So AI systems could be conscious if they implement the right algorithms. This guides the search for computational correlates of consciousness.

Key Theories of Consciousness

The authors survey major neuroscientific theories of consciousness compatible with computational functionalism.

These offer clues about the mechanisms that might be needed for artificial consciousness:

Recurrent processing theory – Conscious perception requires algorithmic recurrence within sensory regions, reprocessing input to build integrated scene representations.
Global workspace theory – Consciousness involves global broadcast of information to specialized modules through a limited-capacity hub. State-dependent attention enables controlled, extended module interactions.
Higher-order theories – Conscious states are those metacognitively represented as accurate by higher-order monitoring mechanisms. These distinguish signal from noise.
Attention schema theory – Consciousness depends on a model of attention that represents and controls its current state.
Predictive processing – Consciousness may use predictive coding, in which perceptions are inferences about latent causes of sensory data.

Each theory implies key computational features for consciousness.

By distilling these, the authors derive a provisional list of indicator properties for artificial consciousness.

Records ->
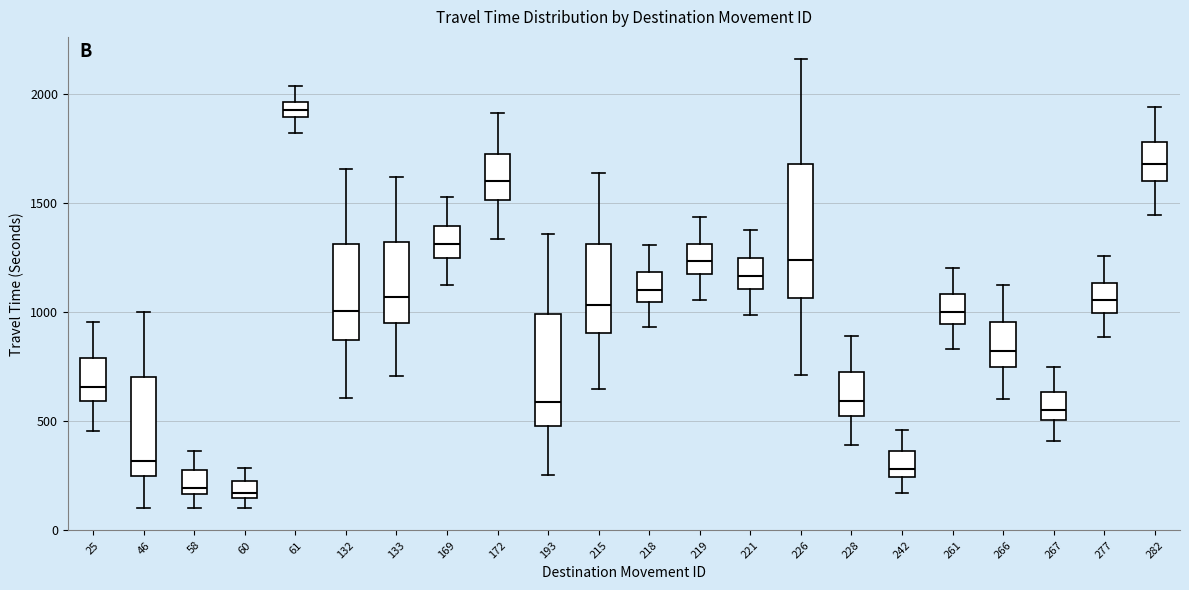

Which box's median line is the highest?

61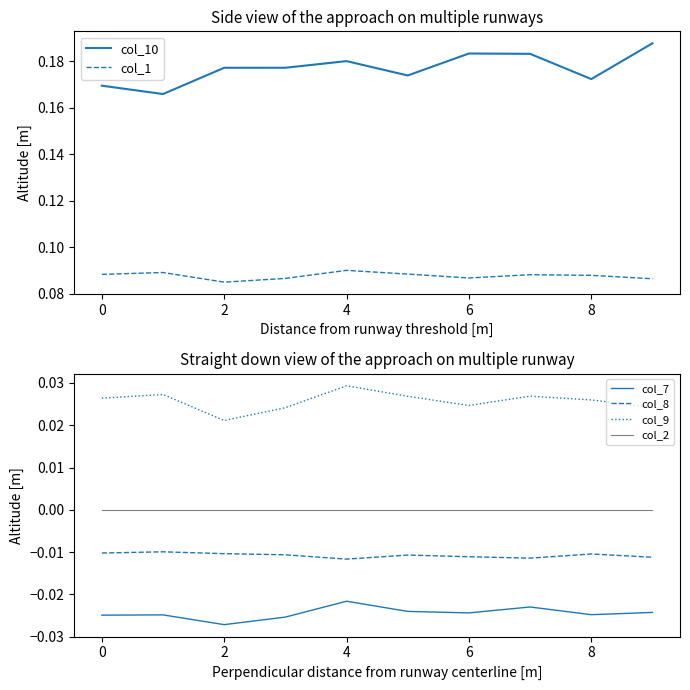

True or false: col_8 and col_1 cross at least once.

False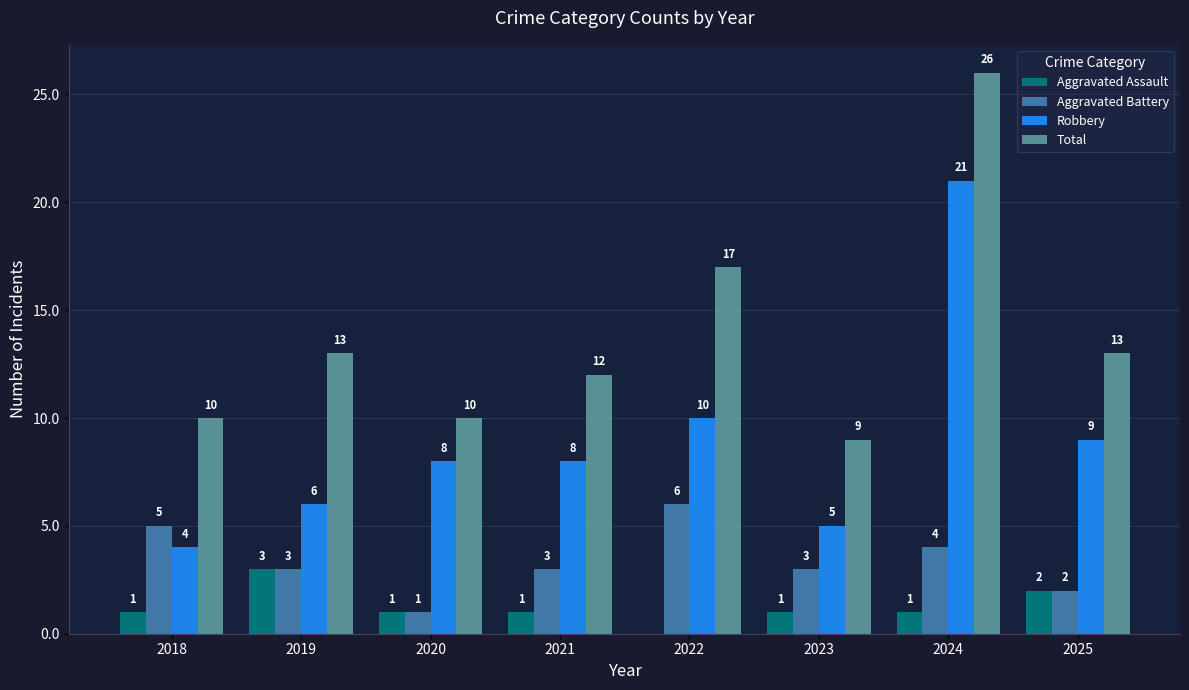

Which label corresponds to the largest value in the chart?

2024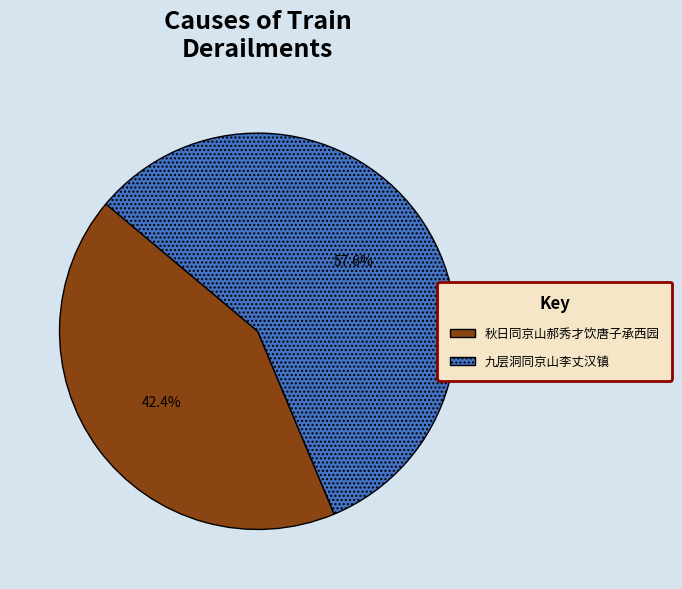

To the nearest percent, what percentage of the pie is 九层洞同京山李丈汉镇?

58%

Tasks and exercises ->
[1] Copy the passage on theories of consciousness from "Recurrent processing theory" to "its current state.", replacing "limited-capacity hub" with "capacity-limited bottleneck".
[2] Answer these questions from the passage on theories of consciousness.
(a) According to global workspace theory, what enables controlled, extended module interactions?
(b) In predictive processing, perceptions are inferences about what?
(c) What do the authors derive by distilling the computational features?
[3] Write a continuation of the passage on theories of consciousness, starting after its final sentence.
The rows can be left aside, since none of the tasks draw on them.

Responses in order ->
[1]
Recurrent processing theory – Conscious perception requires algorithmic recurrence within sensory regions, reprocessing input to build integrated scene representations.
Global workspace theory – Consciousness involves global broadcast of information to specialized modules through a capacity-limited bottleneck. State-dependent attention enables controlled, extended module interactions.
Higher-order theories – Conscious states are those metacognitively represented as accurate by higher-order monitoring mechanisms. These distinguish signal from noise.
Attention schema theory – Consciousness depends on a model of attention that represents and controls its current state.

[2]
(a) State-dependent attention.
(b) Latent causes of sensory data.
(c) A provisional list of indicator properties for artificial consciousness.

[3]
Indicators of Consciousness in AI

The researchers identify the following indicator properties, arguing that AI systems with more indicators are more likely to be conscious:

Algorithmic recurrence – Information passes repeatedly through the same processing modules.
Organized perceptual representations – Scenes are represented, not just features.
Specialized parallel modules – Distinct systems handle specific types of information.
Limited-capacity workspace – Forces competition between data streams.
Global broadcast – Workspace contents available to all modules.
State-dependent attention – Current state influences selection of new inputs.
Metacognitive monitoring – Mechanism labels perceptual representations as reliable or noise.
Agency – Selecting actions based on feedback to achieve goals.
Embodiment – Modeling how actions affect perceptions.
Quality space – System has knowledge of similarity relations between perceptual states.

No current AI system integrates all these properties.

But the authors argue standard techniques could implement most of them.

For example, recurrent neural networks exhibit algorithmic recurrence and predictive coding resemble perceptual reality monitoring.

Reinforcement learning produces agency and goal pursuit.

However, research would be needed to combine these mechanisms effectively.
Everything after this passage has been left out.